Old question but since I'm facing the same problem I thought to post my 2p...
Use quadratic programming as suggested by @Elvis but using sqlincon from the pracma package. I think the advantage over
quadrpog::solve.QP is a simpler user interface to specify the constraints. (In fact,
lsqlincon is a wrapper around
# Test data
X <- matrix(runif(300), ncol=3)
Y <- X %*% c(0.2, 0.3, 0.5) + rnorm(100, sd=0.2)
# Equality constraint: We want the sum of the coefficients to be 1.
# I.e. Aeq x == beq
Aeq <- matrix(rep(1, ncol(X)), nrow= 1)
beq <- c(1)
# Lower and upper bounds of the parameters, i.e [0, 1]
lb <- rep(0, ncol(X))
ub <- rep(1, ncol(X))
# And solve:
lsqlincon(X, Y, Aeq= Aeq, beq= beq, lb= lb, ub= ub)
 0.1583139 0.3304708 0.5112153
Same results as Elvis's:
Rinv <- solve(chol(t(X) %*% X));
C <- cbind(rep(1,3), diag(3))
b <- c(1,rep(0,3))
d <- t(Y) %*% X
solve.QP(Dmat = Rinv, factorized = TRUE, dvec = d, Amat = C, bvec = b, meq = 1)$solution
EDIT To try to address gung's comment here's some explanation. sqlincon emulates matlab's lsqlin which has a nice help page. Here's the relevant bits with some (minor) edits of mine:
X Multiplier matrix, specified as a matrix of doubles. C represents the multiplier of the solution x in the expression C*x - Y. C is M-by-N, where M is the number of equations, and N is the number of elements of x.
Y Constant vector, specified as a vector of doubles. Y represents the additive constant term in the expression C*x - Y. Y is M-by-1, where M is the number of equations.
Aeq: Linear equality constraint matrix, specified as a matrix of doubles. Aeq represents the linear coefficients in the constraints Aeq*x = beq.
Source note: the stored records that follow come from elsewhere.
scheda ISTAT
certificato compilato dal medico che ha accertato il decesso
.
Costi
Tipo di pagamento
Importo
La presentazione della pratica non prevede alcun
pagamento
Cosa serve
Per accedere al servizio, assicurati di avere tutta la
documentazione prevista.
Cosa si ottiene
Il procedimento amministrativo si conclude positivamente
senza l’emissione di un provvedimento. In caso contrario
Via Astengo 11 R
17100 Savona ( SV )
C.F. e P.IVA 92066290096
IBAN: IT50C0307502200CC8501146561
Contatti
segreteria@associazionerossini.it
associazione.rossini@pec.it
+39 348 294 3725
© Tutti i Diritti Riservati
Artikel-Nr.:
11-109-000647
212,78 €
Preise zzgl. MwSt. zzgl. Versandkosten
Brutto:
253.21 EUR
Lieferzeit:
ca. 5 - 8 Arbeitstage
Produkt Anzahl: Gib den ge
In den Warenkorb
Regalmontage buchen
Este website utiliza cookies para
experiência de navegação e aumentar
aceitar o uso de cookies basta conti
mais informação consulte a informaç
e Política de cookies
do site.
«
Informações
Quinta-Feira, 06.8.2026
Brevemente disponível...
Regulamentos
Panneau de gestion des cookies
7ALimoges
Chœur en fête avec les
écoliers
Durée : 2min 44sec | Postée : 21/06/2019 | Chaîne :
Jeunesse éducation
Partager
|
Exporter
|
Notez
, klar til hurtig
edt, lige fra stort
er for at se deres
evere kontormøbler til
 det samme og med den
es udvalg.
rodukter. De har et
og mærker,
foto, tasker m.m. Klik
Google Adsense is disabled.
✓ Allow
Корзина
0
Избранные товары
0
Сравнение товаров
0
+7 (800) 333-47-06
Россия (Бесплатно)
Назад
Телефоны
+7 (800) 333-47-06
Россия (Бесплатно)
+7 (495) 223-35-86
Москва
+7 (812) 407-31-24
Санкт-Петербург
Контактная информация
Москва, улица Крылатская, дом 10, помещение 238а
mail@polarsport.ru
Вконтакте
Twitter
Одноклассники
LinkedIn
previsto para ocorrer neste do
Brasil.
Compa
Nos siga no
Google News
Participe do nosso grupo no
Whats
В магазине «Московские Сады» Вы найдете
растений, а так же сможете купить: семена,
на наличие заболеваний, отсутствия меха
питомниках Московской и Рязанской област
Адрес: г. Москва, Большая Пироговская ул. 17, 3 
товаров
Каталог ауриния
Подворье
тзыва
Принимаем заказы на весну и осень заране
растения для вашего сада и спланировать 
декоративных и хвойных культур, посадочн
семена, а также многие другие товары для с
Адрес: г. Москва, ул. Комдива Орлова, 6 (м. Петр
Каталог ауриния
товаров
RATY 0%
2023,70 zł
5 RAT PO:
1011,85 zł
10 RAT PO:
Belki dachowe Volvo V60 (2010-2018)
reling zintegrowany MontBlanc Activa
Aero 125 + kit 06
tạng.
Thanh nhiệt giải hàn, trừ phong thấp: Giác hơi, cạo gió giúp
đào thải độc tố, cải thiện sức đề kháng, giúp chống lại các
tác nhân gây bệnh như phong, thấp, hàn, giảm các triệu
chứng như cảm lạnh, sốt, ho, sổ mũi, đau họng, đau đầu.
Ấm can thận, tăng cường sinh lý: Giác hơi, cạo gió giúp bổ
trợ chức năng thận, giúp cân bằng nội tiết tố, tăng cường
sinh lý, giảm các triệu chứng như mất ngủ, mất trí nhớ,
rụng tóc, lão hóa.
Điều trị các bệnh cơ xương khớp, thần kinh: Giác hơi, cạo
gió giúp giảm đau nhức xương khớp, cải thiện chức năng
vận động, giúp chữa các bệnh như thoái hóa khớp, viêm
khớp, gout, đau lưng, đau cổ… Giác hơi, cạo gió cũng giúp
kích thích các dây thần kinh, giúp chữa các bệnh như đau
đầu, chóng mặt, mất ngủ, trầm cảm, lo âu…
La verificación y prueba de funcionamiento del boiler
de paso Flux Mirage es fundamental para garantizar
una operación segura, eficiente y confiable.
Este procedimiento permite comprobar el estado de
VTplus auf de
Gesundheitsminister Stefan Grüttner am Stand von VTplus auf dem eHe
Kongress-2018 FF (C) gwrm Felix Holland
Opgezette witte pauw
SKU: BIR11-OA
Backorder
Aeq has size Meq-by-N, where Meq is the number of constraints and N is the number of elements of x
beq Linear equality constraint vector, specified as a vector of doubles. beq represents the constant vector in the constraints Aeq*x = beq. beq has length Meq, where Aeq is Meq-by-N.
lb Lower bounds, specified as a vector of doubles. lb represents the lower bounds elementwise in lb ≤ x ≤ ub.
ub Upper bounds, specified as a vector of doubles. ub represents the upper bounds elementwise in lb ≤ x ≤ ub.